Thursday, November 22, 2018

The Theoretical Positions of the Austrian School and Chicago School Do Not Converge

But there is one fundamental question that must be explained. If we acknowledge that it was Eugen Böhm-Bawerk, L. von Mises and F. Hayek who offered the best arguments in favour of the market in the debate on economic calculation in a communist society, why have their ideas been marginalized when it comes to offering a view of society? Why is pre-eminence given to the liberalism of the Chicago School and their homo economicus? It is generally argued that the contributions of the Austrian School have been absorbed into the present liberal neoclassical paradigm. I consider this argument to be false and the object of this book is to refute it. The theoretical positions of the Austrian School and Chicago School do not converge. The former is characterized by its construction of a theory of action, whose core is the creative capacity of people in their social and cultural environment. The latter reduces all human behaviour to a mere optimization of functions with restrictions.

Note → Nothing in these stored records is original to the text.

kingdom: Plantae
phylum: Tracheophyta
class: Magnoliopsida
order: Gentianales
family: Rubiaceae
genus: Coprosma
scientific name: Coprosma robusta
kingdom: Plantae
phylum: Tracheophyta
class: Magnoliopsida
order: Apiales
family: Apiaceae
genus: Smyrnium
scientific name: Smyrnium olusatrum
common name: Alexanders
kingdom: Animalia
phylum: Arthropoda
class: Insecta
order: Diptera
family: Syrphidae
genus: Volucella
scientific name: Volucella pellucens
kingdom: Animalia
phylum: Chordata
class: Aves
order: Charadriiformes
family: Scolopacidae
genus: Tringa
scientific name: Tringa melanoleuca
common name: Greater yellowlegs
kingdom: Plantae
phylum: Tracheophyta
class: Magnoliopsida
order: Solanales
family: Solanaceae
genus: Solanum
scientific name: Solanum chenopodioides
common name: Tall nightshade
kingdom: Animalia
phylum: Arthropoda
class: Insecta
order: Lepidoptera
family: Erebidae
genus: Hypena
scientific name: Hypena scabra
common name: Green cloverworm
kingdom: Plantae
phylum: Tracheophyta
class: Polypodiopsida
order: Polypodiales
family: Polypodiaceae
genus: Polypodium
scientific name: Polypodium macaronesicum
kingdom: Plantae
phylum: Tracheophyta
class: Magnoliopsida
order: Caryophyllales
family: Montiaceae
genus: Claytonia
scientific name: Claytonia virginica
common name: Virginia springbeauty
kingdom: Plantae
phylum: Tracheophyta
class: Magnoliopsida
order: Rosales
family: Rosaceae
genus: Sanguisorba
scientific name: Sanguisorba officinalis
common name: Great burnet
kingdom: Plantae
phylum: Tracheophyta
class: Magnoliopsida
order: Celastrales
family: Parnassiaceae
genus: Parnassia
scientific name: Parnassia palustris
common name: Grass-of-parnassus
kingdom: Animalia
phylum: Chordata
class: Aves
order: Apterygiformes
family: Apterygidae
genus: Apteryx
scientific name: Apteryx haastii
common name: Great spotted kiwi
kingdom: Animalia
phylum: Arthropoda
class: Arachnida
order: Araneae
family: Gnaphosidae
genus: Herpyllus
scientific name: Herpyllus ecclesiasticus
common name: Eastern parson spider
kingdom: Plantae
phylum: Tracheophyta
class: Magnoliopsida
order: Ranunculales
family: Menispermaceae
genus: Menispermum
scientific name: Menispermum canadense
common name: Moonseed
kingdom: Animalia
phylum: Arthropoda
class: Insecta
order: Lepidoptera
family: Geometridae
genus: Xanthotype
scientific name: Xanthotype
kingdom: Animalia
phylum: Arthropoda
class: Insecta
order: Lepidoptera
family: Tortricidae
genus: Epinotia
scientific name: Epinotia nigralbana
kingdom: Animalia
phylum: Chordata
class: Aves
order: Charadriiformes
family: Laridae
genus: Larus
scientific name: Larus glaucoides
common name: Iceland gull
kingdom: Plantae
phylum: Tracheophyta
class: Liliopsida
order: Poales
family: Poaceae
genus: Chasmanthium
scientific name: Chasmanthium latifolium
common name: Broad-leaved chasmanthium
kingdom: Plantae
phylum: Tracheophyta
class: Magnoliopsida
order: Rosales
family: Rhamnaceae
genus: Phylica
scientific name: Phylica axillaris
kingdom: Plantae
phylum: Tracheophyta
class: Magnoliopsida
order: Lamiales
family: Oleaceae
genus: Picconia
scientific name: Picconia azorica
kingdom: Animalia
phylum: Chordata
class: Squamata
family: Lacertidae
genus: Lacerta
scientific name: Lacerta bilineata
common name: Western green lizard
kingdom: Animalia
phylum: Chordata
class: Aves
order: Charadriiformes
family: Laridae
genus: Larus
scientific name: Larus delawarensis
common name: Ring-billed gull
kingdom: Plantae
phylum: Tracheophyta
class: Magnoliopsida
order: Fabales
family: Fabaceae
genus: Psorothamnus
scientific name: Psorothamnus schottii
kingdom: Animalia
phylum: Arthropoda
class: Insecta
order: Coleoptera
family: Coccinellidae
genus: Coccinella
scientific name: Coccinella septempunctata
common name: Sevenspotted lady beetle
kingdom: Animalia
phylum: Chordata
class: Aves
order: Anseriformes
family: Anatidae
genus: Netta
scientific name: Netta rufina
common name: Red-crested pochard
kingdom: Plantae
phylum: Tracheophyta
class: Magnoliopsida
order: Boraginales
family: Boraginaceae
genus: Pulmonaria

And here arises the radical question in the present debate on the social sciences: does the overcoming of socialism imply reducing man to the neoclassical homo economicus? In the following pages, you will find the arguments in favour of a humanistic economics based on the contributions of the Austrian School in order to transcend the so-called scientistic reductionism of the Chicago School.

--Javier Aranzadi, preface to Liberalism against Liberalism: Theoretical Analysis of the Works of Ludwig von Mises and Gary Becker, Foundations of the Market Economy (London: Routledge, 2006), xv.